A gentleman of advancing years, upon seeing the trailer for "Inglorious Basterds" one evening, leaned over in his theater seat and told me in no uncertain terms that the film looked like a piece of garbage. At the time I did not disagree with him, as this gentleman is a dear friend of mine, and has a particularly colorful history, including the intimate knowledge of modern warfare in all its various forms throughout the years. I understood his objections. The trailer didn't do much for me either, leaving a vague feeling of embarrassment and unease at the thought of Quentin Tarantino mining WWII for splatterfest material. Those fears were mostly allayed with the positive reviews that accompanied the film's release and the smattering of kudos during awards season.

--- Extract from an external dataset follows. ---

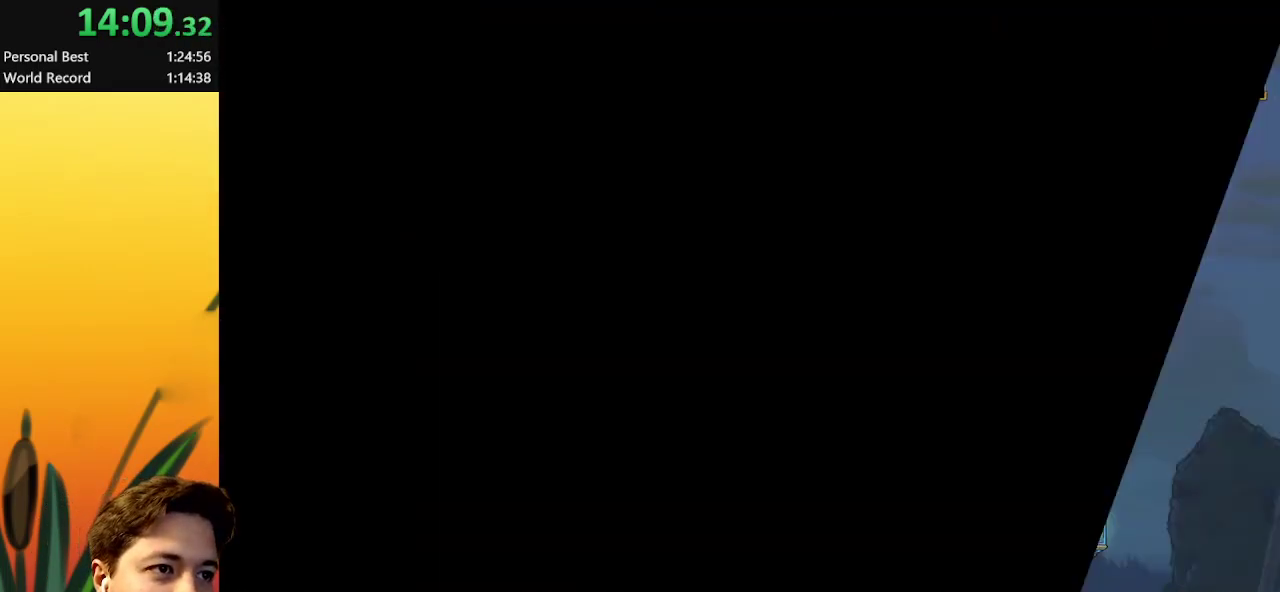
{"keys": ["down"], "events": [[50, "down", "down"]]}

However, I couldn't help thinking of my friend's reaction to the trailer as I was watching "Inglorious Basterds." Thankfully the gory excesses of the title characters alluded to in the trailer were brief, but they were still intrusive. "Basterds" was sold as a pulpy, over-the-top action picture akin to Tarantino's last features, "Death Proof" and "Kill Bill." The anticipation of orgiastic violence hung over every frame, a distraction from what turned out to be a fairly restrained outing for the director, even with a fiery finale where much of the Third Reich is blown to smithereens. Intimate, dialogue-heavy scenes far outnumbered the broader action sequences, and anachronistic flourishes were relatively few.
Still, there's no getting around the major liberties Tarantino took with historical fact, and by the end of the movie, "Inglorious Basterds" resembles nothing so much as WWII alternate-universe fanfiction. The characters exist in a recreation of the cinematic depictions of WWII in 40s period films, rife with Tarantino's trademark homages, rather than the actual reality of the time. I had a hard time with the tone, which often shifted from farcical to dead serious and back again, sometimes in a single scene. The film opens with a suspenseful, utterly serious encounter with the villain Hans Landa, quickly followed by the Basterds' introduction from the trailer, in all its cheerfully pulpy excess.

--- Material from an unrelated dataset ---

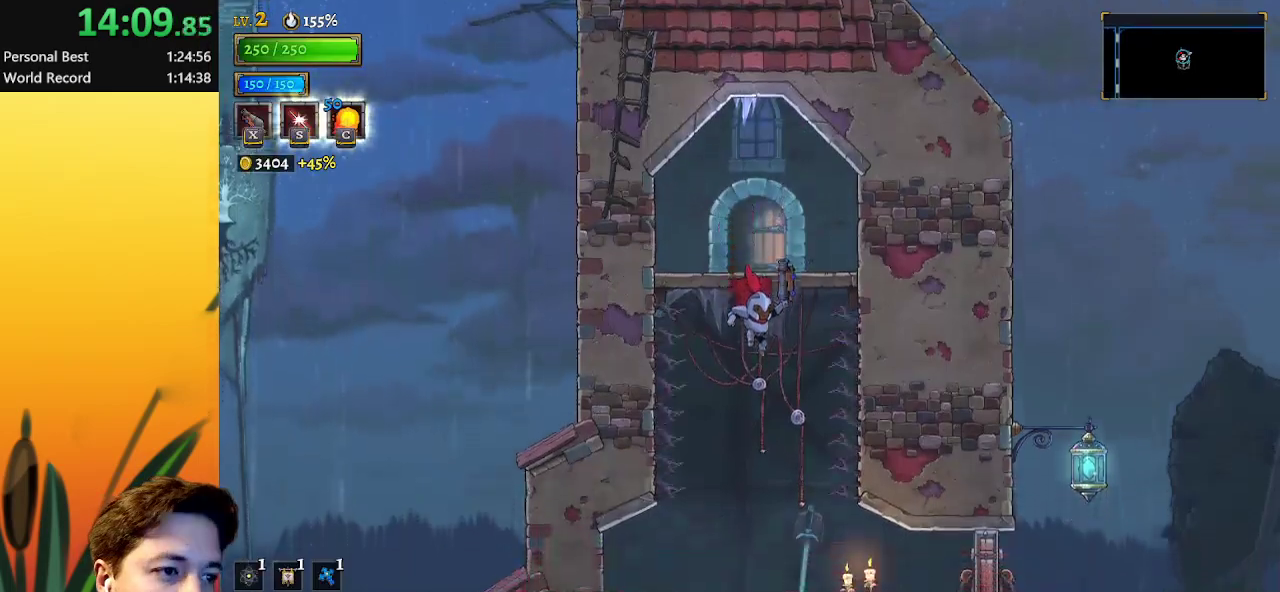
{"keys": ["d", "right"], "events": [[17, "down", "up"], [350, "right", "down"], [400, "d", "down"]]}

And what to make of scenes where relatively realistic characters like Diane Kruger's Bridget von Hammersmark share the screen with wild caricatures like Brad Pitt's Lt. Aldo "The Apache" Raine and Eli Roth's bat-wielding Sgt. Donny "The Bear Jew" Donowitz? Tarantino wants to have it both ways, the exaggerated stylization and the genuine sentiment, and ends up with a picture that quick-steps around heavier themes and feels devoid of depth and consequence. This works for lighter fare like "Zombieland" and "Tropic Thunder," but "Inglorious Basterds," which evokes the weight of so much history, often comes off as dreadfully flippant with its material – just as my dear gentleman friend had feared.
In spite of this, I have to say the movie was well-made and parts of it were very entertaining. The predominantly European cast was excellent, especially Christoph Waltz as Hans Landa and both of the female leads. It took me a while to figure out what Brad Pitt was doing, but once it clicked that he and the other Basterds were Tarantino's amped-up answer to the Dirty Dozen, and meant to act as a counterweight to the film's hysterical Hitler, I got the joke. I just wish it didn't make me wince so badly.
A few days ago I watched another WWII film from last year, the Danish "Flame and Citron," which was about two Danish resistance assassins operating during the Nazi occupation of Denmark. Like "Inglorious Basterds," it had plenty of intrigue, violence, and visceral thrills, but I found "Flame and Citron" much more satisfying. It couldn't match Tarantino for style or wit or dazzle, but it did present its material directly and candidly. And in the end I thought it had much more to say.